• _What you have to do_: Give again, exactly as they appear, only the lines from the one containing "said Jodi Rumble, General" through the last line of the material below.

• _Given information_:
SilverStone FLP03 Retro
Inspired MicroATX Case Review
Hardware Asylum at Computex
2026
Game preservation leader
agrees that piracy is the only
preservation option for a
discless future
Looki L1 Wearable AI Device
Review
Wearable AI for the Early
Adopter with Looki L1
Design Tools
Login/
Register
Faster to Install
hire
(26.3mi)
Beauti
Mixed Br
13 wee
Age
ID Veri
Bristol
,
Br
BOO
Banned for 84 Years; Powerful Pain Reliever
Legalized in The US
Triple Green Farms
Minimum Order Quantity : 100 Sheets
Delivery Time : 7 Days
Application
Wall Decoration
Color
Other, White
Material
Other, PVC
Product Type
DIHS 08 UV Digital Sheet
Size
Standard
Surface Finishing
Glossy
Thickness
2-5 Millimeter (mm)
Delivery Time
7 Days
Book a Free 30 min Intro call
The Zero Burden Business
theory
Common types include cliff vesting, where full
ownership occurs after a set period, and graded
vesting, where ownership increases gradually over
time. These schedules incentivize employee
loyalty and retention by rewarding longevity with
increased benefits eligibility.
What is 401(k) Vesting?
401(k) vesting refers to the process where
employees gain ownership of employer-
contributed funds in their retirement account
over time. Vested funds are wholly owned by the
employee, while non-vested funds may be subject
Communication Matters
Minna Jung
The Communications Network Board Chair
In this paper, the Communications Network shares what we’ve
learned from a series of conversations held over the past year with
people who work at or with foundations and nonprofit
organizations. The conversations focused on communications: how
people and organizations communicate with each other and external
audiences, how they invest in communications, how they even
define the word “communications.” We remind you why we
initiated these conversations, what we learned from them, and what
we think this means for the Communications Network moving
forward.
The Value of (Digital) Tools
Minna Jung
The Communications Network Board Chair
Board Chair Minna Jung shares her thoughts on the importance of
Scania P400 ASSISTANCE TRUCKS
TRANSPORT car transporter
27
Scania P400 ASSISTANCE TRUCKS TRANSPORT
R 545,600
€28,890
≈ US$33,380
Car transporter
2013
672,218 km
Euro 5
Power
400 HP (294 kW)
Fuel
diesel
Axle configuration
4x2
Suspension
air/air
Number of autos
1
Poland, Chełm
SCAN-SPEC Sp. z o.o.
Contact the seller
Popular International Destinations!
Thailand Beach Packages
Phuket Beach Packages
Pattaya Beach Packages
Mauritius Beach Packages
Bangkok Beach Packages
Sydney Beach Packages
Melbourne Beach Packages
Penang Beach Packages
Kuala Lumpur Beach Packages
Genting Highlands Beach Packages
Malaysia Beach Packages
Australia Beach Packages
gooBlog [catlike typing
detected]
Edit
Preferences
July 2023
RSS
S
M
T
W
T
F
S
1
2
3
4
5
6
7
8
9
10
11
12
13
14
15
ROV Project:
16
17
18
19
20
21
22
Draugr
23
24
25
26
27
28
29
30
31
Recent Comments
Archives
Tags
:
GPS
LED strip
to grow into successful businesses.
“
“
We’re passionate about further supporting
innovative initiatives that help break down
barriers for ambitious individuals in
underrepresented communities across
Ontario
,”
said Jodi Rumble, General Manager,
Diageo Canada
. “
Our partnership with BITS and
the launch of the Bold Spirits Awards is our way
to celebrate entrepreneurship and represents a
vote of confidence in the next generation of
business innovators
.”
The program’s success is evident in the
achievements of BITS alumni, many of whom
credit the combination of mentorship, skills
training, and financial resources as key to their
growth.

• _The completed task_:
said Jodi Rumble, General Manager,
Diageo Canada
. “
Our partnership with BITS and
the launch of the Bold Spirits Awards is our way
to celebrate entrepreneurship and represents a
vote of confidence in the next generation of
business innovators
.”
The program’s success is evident in the
achievements of BITS alumni, many of whom
credit the combination of mentorship, skills
training, and financial resources as key to their
growth.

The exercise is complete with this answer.